Sin duda alguna, mi relato sería más estimulante si pudiera dejar de lado este enfoque de la relación entre costos y beneficios del canibalismo y retornar a la vieja teoría del progreso moral. La mayoría de nosotros preferiríamos creer que los aztecas siguieron siendo caníbales simplemente porque su moral estaba fijada a los impulsos primitivos en tanto los estados del Viejo Mundo convirtieron en tabú la carne humana porque su moral se había elevado según el gran movimiento continuo y ascendente de la civilización. Pero sospecho que esta preferencia surge de errores provincianos, si no hipócritas. Ni la prohibición del canibalismo ni la declinación de la práctica de sacrificios humanos en el Viejo Mundo ejercieron la menor influencia en la tasa según la cual los estados e imperios del Viejo Mundo mataban a los ciudadanos de sus rivales. Como todos saben, la escala de la guerra ha aumentado constantemente desde los tiempos prehistóricos hasta el presente y el mayor número de bajas debidas a los conflictos armados ha sido producido precisamente por esos estados en los que el cristianismo era la religión principal. Los montones de cadáveres que se pudrían en el campo de batalla no están menos muertos que los cadáveres desmembrados para un festín. Actualmente, al borde de la tercera guerra mundial, apenas estamos en una posición desde la cual podamos despreciar a los aztecas. En nuestra era nuclear, el mundo sólo sobrevive porque cada bando está convencido de que los niveles morales del otro son lo bastante bajos para sancionar la aniquilación de cientos de millones de personas en venganza ante un primer golpe. Gracias a la radiactividad, los supervivientes ni siquiera podrán enterrar a los muertos, para no hablar de comérselos.

Distingo dos modos de sumar los costos y beneficios del canibalismo en las primeras fases de la formación estatal.

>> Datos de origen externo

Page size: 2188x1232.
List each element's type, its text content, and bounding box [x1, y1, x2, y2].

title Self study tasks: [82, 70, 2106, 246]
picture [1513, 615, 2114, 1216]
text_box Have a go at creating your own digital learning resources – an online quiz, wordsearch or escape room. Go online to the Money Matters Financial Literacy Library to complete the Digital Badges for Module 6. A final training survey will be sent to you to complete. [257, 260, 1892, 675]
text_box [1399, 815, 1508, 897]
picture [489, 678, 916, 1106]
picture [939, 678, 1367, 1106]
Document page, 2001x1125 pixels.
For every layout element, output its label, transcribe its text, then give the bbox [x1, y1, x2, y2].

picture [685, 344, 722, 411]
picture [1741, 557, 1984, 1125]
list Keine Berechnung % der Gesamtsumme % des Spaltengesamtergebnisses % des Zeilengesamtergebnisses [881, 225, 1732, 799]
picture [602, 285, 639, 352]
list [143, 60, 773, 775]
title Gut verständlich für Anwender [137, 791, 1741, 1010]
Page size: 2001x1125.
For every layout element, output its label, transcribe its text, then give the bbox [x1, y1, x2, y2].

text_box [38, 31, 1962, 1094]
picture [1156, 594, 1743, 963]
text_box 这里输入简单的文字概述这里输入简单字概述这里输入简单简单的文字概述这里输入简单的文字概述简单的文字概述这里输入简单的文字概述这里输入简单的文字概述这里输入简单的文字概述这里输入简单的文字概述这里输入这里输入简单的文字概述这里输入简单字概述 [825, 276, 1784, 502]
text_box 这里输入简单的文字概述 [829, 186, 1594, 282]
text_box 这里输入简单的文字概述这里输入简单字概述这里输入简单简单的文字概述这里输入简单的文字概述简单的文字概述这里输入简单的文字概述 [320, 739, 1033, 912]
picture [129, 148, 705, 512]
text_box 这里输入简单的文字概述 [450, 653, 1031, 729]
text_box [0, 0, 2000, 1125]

En primer lugar, aparece el empleo de soldados enemigos como productores de alimentos en lugar de usarlos como alimento. En su análisis de la evolución del estado en la Mesopotamia, Ignace Gelb afirma que al principio se mataba a los hombres en el campo de batalla o en los ritos de sacrificio, en tanto sólo las mujeres y los niños cautivos eran asimilados a la fuerza de trabajo. Esto demuestra que era «relativamente fácil ejercer el control sobre las mujeres y los niños extranjeros» y que «el aparato estatal todavía no era lo bastante fuerte para controlar las masas de cautivos varones rebeldes». Pero a medida que el poder del aparato estatal aumentaba, los prisioneros de guerra del sexo masculino eran «señalados o marcados con hierro, atados con cuerdas o mantenidos en cepos de cuello» y, más tarde, «liberados y restablecidos o utilizados para propósitos especializados de la corona como guardia personal del rey, como mercenarios o como fuerza móvil».